Franklin Foer's book World Without Mind was reviewed in the New York Times.
The technology critic is typically a captive figure, beholden either to a sorrowful past, a panicked present or an arrogant future. In his proudest moments, he resembles something like a theorist of transformation, decline and creation. In his lowest, he is more like a speaking canary, prone to prophecy, a game with losing odds. His attempts at optimism are framed as counterintuitive, faring little better, in predictive terms, than his lapses into pessimism. He teeters hazardously between implicating his audience and merely giving their anxieties a name. He — and it is almost always a he — is the critical equivalent of an unreliable narrator, unable to write about technology without also writing about himself. Occasionally, he is right: about what is happening, about what should happen, and about what it means. And so he carries on, and his audience with him.

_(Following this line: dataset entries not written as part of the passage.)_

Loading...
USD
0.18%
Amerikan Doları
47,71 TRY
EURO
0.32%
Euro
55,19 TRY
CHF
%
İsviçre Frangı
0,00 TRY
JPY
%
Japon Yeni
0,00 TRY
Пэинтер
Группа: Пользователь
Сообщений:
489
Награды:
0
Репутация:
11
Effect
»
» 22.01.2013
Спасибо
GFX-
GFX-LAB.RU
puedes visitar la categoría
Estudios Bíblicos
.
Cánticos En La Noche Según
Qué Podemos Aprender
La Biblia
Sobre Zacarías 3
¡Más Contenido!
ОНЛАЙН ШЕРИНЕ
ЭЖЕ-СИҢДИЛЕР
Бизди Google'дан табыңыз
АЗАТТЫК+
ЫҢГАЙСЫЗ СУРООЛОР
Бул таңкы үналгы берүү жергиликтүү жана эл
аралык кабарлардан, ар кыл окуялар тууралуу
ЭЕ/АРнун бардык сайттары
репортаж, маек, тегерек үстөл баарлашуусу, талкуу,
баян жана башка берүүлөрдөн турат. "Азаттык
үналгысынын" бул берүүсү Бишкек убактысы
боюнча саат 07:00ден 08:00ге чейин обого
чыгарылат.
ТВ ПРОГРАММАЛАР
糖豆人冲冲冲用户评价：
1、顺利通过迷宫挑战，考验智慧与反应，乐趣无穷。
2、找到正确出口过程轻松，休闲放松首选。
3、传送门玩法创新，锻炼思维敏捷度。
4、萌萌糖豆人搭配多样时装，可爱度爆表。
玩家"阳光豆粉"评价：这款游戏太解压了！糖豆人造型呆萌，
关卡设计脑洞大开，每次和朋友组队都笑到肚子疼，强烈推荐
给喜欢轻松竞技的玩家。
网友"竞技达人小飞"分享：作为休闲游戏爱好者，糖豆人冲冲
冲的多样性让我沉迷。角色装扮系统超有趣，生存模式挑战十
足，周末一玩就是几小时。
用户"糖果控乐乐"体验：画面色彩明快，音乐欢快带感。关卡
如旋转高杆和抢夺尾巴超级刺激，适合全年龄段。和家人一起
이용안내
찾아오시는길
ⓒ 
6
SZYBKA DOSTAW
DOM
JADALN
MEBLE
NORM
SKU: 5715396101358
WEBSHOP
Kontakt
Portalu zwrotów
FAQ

Franklin Foer, thankfully, recognizes these pitfalls even if he can’t always avoid them. Who can? The melodramatically titled World Without Mind, Foer’s compact attempt at a broad technological polemic — which identifies the stupendous successes of Amazon, Google and Facebook, among others, as an “existential threat” to the individual and to society — begins with a disclaimer. Foer’s tumultuous stint editing The New Republic under the ownership of the Facebook co-founder Chris Hughes ended with mass resignations and public acrimony. “There’s no doubt that this experience informs the argument of this book,” he writes. He is likewise entangled through his proximity to publishing: The author’s friends, colleagues and immediate family members — including his brother, the novelist Jonathan Safran Foer — depend to different degrees on the industry Amazon consumed first. The book is dedicated to his father, Bert, a crusading antitrust lawyer.